• **Esercizio assegnato**
Trascriva nuovamente la parte del brano sulle spese legate al lavoro, tutto da "Bene: includendo anche" giù fino a "avessi effettivamente… BISOGNO.", scambiando "meccanismo" con "sistema".

• **Brano scelto**
Poi c’è tutta un’altra serie di altre voci che, sebbene assorbissero importi inferiori, concorrevano sensibilmente a gonfiare la cifra complessiva. Mi riferisco per esempio a: previdenza integrativa (quota della mia retribuzione girata al fondo pensione), carburante per tragitto casa-lavoro (fortunatamente nel mio caso abbastanza modesto), lenti a contatto (possedevo un paio d’occhiali con una montatura del 1992 e, per le ragioni sopra esposte, oltre al dress-code esistevano anche delle convenzioni estetiche), alcuni farmaci o parafarmaci (per piccoli malanni che, guarda caso, da quando non vado in ufficio non mi colpiscono più), quotidiani e riviste (necessarie per aderire – almeno formalmente – a un circuito informativo mainstream, necessario per non sembrare dei disadattati), più altre voci di spesa inferiori.

Bene: includendo anche queste voci, il totale di giorni lavorati soltanto per “finanziare” la mia appartenenza a quel meccanismo sale a 148,7 giorni.

Detta in altre parole, dei 220 giorni lavorativi annuali, circa 150 mi servivano soltanto per restare inserito in quel modello. Senza che mi venisse in tasca niente di più. Niente di cui avessi effettivamente… BISOGNO.

E qui entriamo nella parte più drammatica. Che provo a illustrare aiutandomi con un grafico.

• **Voci fornite**

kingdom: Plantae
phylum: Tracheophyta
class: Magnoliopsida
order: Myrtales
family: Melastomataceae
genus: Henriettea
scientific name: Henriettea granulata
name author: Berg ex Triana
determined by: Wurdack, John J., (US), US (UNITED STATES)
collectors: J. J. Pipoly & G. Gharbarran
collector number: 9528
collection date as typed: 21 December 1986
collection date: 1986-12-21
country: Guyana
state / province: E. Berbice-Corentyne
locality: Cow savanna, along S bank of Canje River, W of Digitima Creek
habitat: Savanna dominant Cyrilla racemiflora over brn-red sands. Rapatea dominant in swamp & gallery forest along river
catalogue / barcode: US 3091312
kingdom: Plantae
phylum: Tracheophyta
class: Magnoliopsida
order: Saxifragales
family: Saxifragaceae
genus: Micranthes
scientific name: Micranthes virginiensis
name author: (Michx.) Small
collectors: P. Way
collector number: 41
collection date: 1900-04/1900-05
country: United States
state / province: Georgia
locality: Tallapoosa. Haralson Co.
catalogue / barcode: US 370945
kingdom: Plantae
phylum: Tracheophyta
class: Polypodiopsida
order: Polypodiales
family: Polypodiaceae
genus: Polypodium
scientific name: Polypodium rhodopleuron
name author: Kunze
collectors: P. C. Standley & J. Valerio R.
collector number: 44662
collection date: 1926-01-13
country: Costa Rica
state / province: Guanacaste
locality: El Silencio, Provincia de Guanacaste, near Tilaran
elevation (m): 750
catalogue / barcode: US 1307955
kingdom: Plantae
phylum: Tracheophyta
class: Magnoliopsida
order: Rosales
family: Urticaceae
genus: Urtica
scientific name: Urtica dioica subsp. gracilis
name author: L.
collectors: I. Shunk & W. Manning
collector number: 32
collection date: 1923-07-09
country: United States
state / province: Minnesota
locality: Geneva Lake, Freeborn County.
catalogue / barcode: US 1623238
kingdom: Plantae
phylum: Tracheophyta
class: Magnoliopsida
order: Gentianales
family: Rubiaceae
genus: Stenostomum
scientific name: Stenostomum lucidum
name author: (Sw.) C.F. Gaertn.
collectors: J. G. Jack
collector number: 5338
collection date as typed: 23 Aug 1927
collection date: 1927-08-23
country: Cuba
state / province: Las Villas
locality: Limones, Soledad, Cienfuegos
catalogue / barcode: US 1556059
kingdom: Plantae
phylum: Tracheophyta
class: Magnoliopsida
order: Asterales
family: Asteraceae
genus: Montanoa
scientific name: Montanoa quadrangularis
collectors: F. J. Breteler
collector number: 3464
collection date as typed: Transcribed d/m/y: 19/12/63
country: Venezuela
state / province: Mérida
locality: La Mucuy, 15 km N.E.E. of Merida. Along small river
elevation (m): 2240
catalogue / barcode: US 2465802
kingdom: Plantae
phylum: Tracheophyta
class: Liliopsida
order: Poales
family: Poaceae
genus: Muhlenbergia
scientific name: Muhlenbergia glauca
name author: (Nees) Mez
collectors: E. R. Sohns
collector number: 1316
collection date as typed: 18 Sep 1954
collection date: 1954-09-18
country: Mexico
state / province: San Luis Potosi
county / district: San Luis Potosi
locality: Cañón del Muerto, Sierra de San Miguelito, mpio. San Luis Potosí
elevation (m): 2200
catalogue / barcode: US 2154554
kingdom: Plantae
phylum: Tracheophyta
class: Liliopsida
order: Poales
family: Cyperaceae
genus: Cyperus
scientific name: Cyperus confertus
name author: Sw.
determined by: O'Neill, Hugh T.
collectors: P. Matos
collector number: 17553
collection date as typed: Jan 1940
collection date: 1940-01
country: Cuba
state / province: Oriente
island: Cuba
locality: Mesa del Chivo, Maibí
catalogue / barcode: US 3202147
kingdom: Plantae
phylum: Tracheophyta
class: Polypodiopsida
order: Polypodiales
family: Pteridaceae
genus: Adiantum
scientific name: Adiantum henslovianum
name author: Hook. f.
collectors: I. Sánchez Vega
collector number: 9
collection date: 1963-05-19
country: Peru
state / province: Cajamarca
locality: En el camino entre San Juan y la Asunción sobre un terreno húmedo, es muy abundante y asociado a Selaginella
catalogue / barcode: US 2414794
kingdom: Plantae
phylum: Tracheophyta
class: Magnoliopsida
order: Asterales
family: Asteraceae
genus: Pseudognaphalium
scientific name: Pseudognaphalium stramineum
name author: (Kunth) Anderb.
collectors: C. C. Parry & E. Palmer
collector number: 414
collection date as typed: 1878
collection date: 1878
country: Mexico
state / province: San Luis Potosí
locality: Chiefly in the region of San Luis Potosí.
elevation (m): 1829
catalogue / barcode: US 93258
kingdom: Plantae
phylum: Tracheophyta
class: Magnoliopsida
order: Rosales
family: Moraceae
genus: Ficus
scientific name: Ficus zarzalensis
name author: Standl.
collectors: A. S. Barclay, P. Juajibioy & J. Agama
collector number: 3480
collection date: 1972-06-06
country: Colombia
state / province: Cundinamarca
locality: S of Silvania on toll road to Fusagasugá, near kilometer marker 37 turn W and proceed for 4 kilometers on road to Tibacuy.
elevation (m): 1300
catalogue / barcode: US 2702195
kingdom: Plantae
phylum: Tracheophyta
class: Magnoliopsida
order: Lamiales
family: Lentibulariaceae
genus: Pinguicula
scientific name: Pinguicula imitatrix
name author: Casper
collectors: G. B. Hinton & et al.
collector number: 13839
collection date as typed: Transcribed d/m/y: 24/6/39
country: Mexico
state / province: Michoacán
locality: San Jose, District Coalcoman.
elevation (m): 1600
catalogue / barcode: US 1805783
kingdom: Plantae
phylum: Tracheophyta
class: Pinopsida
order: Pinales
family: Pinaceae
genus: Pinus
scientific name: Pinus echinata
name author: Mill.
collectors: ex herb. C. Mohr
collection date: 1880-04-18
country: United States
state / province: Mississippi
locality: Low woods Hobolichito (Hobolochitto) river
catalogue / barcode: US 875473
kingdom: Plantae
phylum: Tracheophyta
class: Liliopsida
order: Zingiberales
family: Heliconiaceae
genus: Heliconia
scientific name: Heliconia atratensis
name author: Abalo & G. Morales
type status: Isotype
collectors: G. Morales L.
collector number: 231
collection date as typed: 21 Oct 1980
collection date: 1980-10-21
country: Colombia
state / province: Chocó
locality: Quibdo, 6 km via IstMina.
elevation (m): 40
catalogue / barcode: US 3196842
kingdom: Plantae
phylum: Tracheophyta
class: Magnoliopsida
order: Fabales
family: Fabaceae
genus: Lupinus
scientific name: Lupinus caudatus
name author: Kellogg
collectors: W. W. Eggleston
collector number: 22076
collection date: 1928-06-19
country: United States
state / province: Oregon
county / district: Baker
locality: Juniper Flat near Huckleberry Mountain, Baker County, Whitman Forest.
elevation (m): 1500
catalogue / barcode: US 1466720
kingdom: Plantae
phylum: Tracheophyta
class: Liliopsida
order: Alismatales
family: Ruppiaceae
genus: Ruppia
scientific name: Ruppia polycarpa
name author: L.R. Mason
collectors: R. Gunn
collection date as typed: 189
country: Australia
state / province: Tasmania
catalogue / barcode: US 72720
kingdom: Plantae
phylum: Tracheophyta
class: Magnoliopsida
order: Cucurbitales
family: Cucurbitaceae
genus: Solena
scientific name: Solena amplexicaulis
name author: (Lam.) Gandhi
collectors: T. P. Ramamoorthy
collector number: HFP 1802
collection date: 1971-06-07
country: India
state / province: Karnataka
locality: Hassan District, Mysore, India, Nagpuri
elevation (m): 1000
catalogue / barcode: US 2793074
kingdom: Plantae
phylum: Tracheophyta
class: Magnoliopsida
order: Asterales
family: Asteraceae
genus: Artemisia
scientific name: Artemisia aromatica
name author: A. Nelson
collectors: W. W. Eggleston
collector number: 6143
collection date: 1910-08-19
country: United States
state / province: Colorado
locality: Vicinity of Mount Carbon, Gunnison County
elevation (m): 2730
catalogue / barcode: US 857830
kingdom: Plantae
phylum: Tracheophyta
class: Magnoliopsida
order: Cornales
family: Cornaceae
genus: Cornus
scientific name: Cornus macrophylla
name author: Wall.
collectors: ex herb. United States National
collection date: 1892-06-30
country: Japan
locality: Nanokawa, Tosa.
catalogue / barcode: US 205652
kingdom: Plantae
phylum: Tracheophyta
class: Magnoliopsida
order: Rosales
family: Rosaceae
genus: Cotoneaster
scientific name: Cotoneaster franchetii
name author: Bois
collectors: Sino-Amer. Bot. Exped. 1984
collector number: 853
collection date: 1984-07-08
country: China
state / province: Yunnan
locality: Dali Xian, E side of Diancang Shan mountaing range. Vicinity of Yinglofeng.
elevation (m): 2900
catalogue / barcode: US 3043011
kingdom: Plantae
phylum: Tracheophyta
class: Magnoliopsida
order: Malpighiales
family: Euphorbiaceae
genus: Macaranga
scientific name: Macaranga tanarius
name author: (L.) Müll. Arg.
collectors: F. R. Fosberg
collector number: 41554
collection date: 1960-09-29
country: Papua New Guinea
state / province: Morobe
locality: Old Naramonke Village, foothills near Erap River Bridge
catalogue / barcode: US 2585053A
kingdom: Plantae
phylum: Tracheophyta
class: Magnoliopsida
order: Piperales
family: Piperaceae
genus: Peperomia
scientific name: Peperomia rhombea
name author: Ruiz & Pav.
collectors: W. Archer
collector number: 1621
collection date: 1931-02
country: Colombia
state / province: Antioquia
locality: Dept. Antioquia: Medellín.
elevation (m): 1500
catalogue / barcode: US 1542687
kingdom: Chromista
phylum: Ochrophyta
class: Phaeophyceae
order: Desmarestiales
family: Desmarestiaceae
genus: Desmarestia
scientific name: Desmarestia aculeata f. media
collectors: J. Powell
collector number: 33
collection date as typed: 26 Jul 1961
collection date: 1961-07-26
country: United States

• **Risultato ottenuto**
Bene: includendo anche queste voci, il totale di giorni lavorati soltanto per “finanziare” la mia appartenenza a quel sistema sale a 148,7 giorni.

Detta in altre parole, dei 220 giorni lavorativi annuali, circa 150 mi servivano soltanto per restare inserito in quel modello. Senza che mi venisse in tasca niente di più. Niente di cui avessi effettivamente… BISOGNO.